The Stoxx Europe 600 index slipped 0.2% to end at 271.83.

In France, the CAC 40 index dropped 0.3% to 3,892.71. Germany’s DAX 30 index closed down 0.5% to 6,780.97.

Portugal’s PSI 20 index fell 1.5% after its main opposition party signaled that it won’t support the government’s call for additional austerity measures. A vote on the measures is expected on Wednesday

Portugal is widely seen as one of the euro-zone nations that may eventually need external financial aid in order to meet its obligations.

PSA Peugeot Citroen fell 2.75% after the French automaker said that the Japanese earthquake will partly hit diesel-engine production because of an interruption of output at a supplier.
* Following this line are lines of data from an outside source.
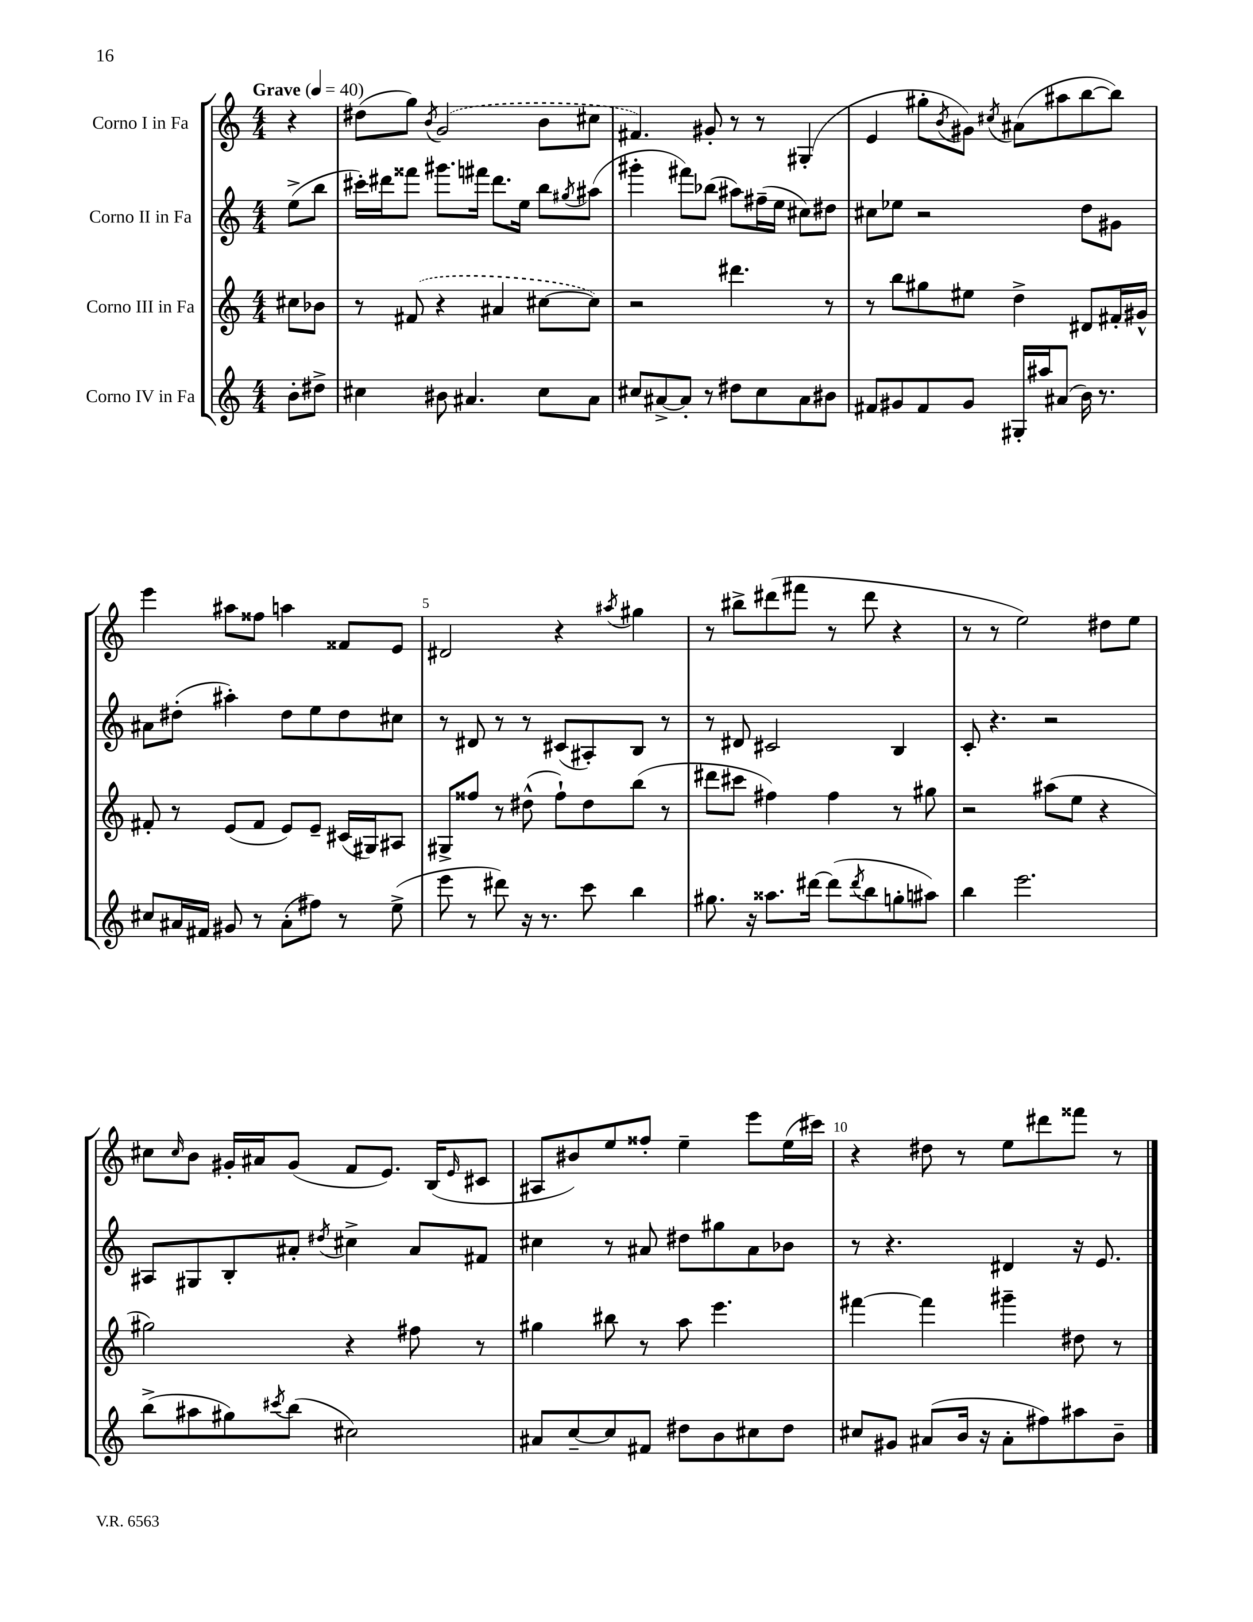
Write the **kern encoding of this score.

**kern	**kern	**kern	**kern
*staff4	*staff3	*staff2	*staff1
*clefG2	*clefG2	*clefG2	*clefG2
*k[]	*k[]	*k[]	*k[]
*M4/4	*M4/4	*M4/4	*M4/4
*MM40	*MM40	*MM40	*MM40
8b'\L	8cc#\L	(8ee^\L	4r
8dd#^\J	8b-\J	8bb\J	.
=	=	=	=
4cc#\	8r	16ccc#'\LL)	(8dd#\L
.	.	16ddd#\J	.
.	(8f#/	8fff##\J	8gg\J)
.	.	.	8qb/
8b#\	4r	8.ggg#\L	(2g/
4.a#/	.	.	.
.	.	16fff#\Jk	.
.	4a#/	8.ddd#\L	.
.	.	16ee\Jk	.
8cc#\L	[8cc#\L	8bb\L	8b\L
.	.	8qgg#/	.
8a#\J	8cc#\]J)	(8aa#\J	8cc#\J
=	=	=	=
8cc#/L	2r	4ggg#'\	4.f#/)
[8a#^/	.	.	.
8a#'/]J	.	8fff#\L)	.
8r	.	(8bb-\J	8g#'/
8dd#\L	4.ddd#\	8aa#\L)	8r
8cc#\	.	(16ff#~\L	8r
.	.	16ee\JJ	.
8a#\	.	8cc#\L)	(4G#'/
8b#\J	8r	8dd#\J	.
=	=	=	=
8f#/L	8r	8cc#\L	4e/
8g#/	8bb\L	8ee-\J	.
8f#/	8gg#\	2r	8gg#'\L
.	.	.	8qb/
8g#/J	8ee#\J	.	8g#\J)
.	.	.	8qcc#/
16G#'/LL	4dd^\	.	(8a#\L
16aa#/J	.	.	.
(8a#/J	.	.	8aa#\
16b\)	8d#/L	8dd\L	[8bb\
8.r	.	.	.
.	16f#'/L	8g#\J	8bb\]J)
.	16g#^^/JJ	.	.
=	=	=	=
8cc#/L	8f#'/	8a#\L	4eee\
16a#/L	8r	(8dd#'\J	.
16f#/JJ	.	.	.
8g#/	(8e/L	4aa#'\)	8aa#\L
8r	8f#/J	.	8ff##\J
(8a#'\L	8e/L)	8dd#\L	4aa\
8ff#\J)	8e~/J	8ee\	.
8r	(16c#/LL	8dd#\	8f##/L
.	16G#/J)	.	.
(8ee^\	8A#/J	8cc#\J	8e/J
=	=	=	=
8eee\	8G#^/L	8r	2d#/
8r	8ff##/J	8d#/	.
8ddd#\)	8r	8r	.
16r	(8dd#^^\	8r	.
8.r	.	.	.
.	8ff##`\L)	(8c#/L	4r
8ccc\	8dd#\	8A#'/)	.
.	.	.	8qaa#/
4bb\	(8bb\J	8B/J	4gg#\
.	8r	8r	.
=	=	=	=
8.gg#\	8ddd#\L	8r	8r
.	8ccc#\J	8d#/	8bb#^\L
16r	.	.	.
8.aa##\L	4ff#\)	2c#/	(8ddd#\
.	.	.	8fff#\J
[16ddd#\Jk	.	.	.
(8ddd#\]L	4ff#\	.	8r
8qddd#/	.	.	.
8bb\	.	.	8ddd#\
8gg'\	8r	4B/	4r
8aa#\J)	8gg#\	.	.
=	=	=	=
4bb\	2r	8c'/	8r
.	.	4.r	8r
2.eee\	.	.	2ee\)
.	(8aa#\L	2r	.
.	8ee\J	.	.
.	4r	.	8dd#\L
.	.	.	8ee\J
=	=	=	=
(8bb^\L	2gg#\)	8A#/L	8cc#\L
.	.	.	16qqcc#/
8aa#\	.	8G#/	8b\J
8gg#\)	.	8B'/	16g#'/LL
.	.	.	16a#/J
8qccc#/	.	.	.
(8bb\J	.	8a#'/J	(8g#/J
.	.	8qdd#/	.
2cc#\)	4r	4cc#^\	8f/L
.	.	.	8.e/J)
.	8ff#\	8a#/L	.
.	.	.	(16B/LK
.	.	.	16qqe/
.	8r	8f#/J	8c#/J
=	=	=	=
8a#/L	4gg#\	4cc#\	8A#/L
[8cc~/	.	.	8b#/)
8cc/]	8bb#\	8r	8ee/
8f#/J	8r	8a#/	8ff##'/J
8dd#\L	8aa\	8dd#\L	4ee~\
8b\	4.eee\	8gg#\	.
8cc#\	.	8a#\	8eee\L
8dd#\J	.	8b-\J	(16ee\L
.	.	.	16ccc#\JJ)
=	=	=	=
8cc#/L	[4fff#\	8r	4r
8g#/J	.	4.r	.
(8a#/L	4fff#\]	.	8dd#\
16b/Jk	.	.	8r
16r	.	.	.
8a#'\L	4ggg#~\	4d#/	8ee\L
8ff#\)	.	.	8ddd#\
8aa#\	8dd#\	16r	8fff##\J
.	.	8.e/	.
8b~\J	8r	.	8r
==	==	==	==
*-	*-	*-	*-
Other car makers also fell sharply. UK engineering stocks were also weaker while Financial stocks were among the better performers.

Shares of Metro AG dropped 4.7% after the supermarket operator reported a 33% rise in fourth-quarter profit, but also cautioned that unrest in the Mideast and North Africa, the Japanese earthquake and economic problems in parts of Europe could affect its earnings targets.

Other European retailers were mostly lower as well.

Shares of Nestle SA shed 1.1% after the Swiss food group was downgraded to neutral from overweight by J.P. Morgan Cazenove.

Shares of Deutsche Bank AG slipped 0.2% in Frankfurt following news that the bank lost a court case over the way it marketed complex derivatives.